More than 30 residents at Warrigal Warilla must undergo a complete health and medical review due to concerns raised by the nation’s aged care watchdog.
The Federal health department has slapped sanctions on the facility citing “an immediate and severe risk to the health, safety and well-being of care recipients” following information received by the Aged Care Quality and Safety Commission (ACQSC).
The health department had “serious concerns” in relation to six areas of health and personal care, including medication, pain and behavioural management and palliative care.
Additional failures which led to the decision to impose sanctions were in the vital areas of nutrition and hydration; emotional support; privacy and dignity and infection control.
“The health, safety and well-being of older people who reside in aged care services is of paramount importance to the government,” a health department spokesman said.
The action is another blow for the Warilla facility after a 48-year-old female staff member was charged in early January for allegedly assaulting five patients under her care between October and December. The woman will appear at Port Kembla Local Court on February 27.
Under the sanctions, the Arcadia St facility will not be eligible for federal funding for any new care recipients for six months. It also stands to lose its approval as an aged care provider unless it complies with all 44 national standards of care by July 16.
Warrigal has also been forced to appoint an advisor and administrator to help the home get back up to standard, and must provide training to all staff.
As well, Warrigal CEO, Mark Sewell said the facility had taken further measures to improve standards since the unannounced audit, which took place over six days early last month.
He said the Warilla facility had met all 44 standards in July last year, and he was confident all concerns would be addressed by this July.
“We are very sorry that this recent situation has developed so quickly over the December/ January holiday period and want to reassure our residents, their families and our staff, we are doing everything we can to turn this situation around as quickly as possible,” Mr Sewell said.

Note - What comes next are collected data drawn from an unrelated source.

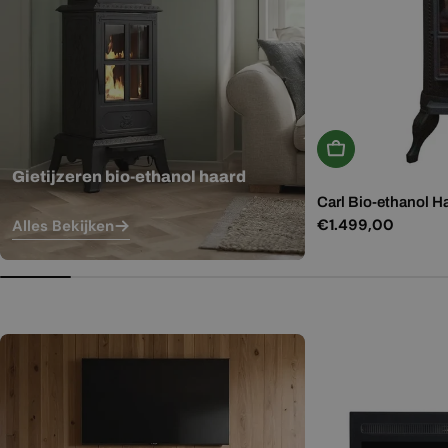
In Winkelwagen
Gietijzeren bio-ethanol haard
Carl Bio-ethanol H
Normale
€1.499,00
Alles Bekijken
prijs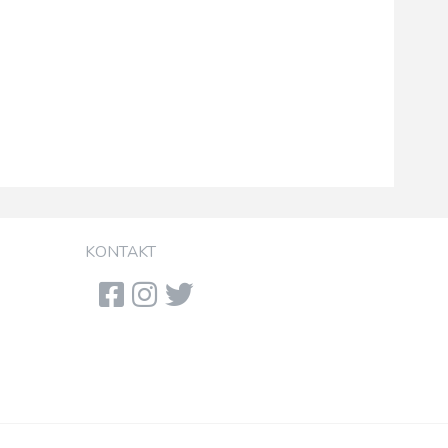
KONTAKT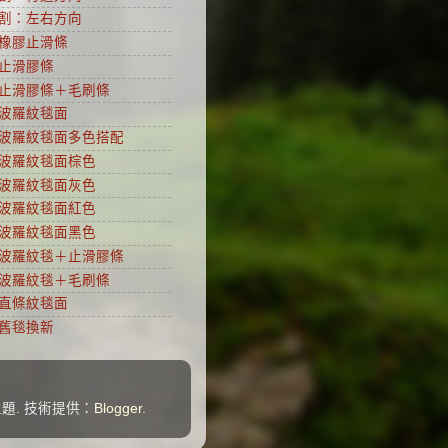
割：左右方向
橡膠止滑條
止滑膠條
止滑膠條＋毛刷條
波羅紋毯面
波羅紋毯面多色搭配
波羅紋毯面棕色
波羅紋毯面灰色
波羅紋毯面紅色
波羅紋毯面黑色
波羅紋毯＋止滑膠條
波羅紋毯＋毛刷條
直條紋毯面
舊毯換新
主題. 技術提供：
Blogger
.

“… The special sanction period is for six months and means we wont be admitting any new residents to the home whilst we focus fully on the improvements to the health management of the residents who live at the home, especially the small number of residents the commission has asked us to focus on.
“We have confidence that we can turn this situation around very quickly.”
Mr Sewell said 31 residents had been specifically mentioned in the audit as needing improvement to their health management.
“All of these residents are having a complete health and medical review and we will be implementing every recommendation made by the doctors, nurses, and other health professionals,” he said.
The facility currently houses 82 residents ranging in age from 82 to 98, who are cared for by 117 staff.
“Their health conditions are complex and include dementia, high care, complex behaviours, dialysis and multi-faceted health issues,” Mr Sewell said.
Residents and relatives were informed of the health department’s decision at a meeting on January 30.
The health department and ACQSA are continuing to monitor the service.
ACQSA – which began operations on January 1, 2019 – will integrate and streamline the governance roles of the Aged Care Complaints Commissioner and the Australian Aged Care Quality Agency, creating a new one-stop-shop.
It has received funding of almost $300 million over four years; including an additional $48.2 million to expand monitoring, secure aged care quality and employ a network of dozens of additional senior compliance officers.
The commission will be underpinned by a new aged care Charter of Rights and is set to enforce a new, single set of Quality Standards, the first upgrade of standards in 20 years.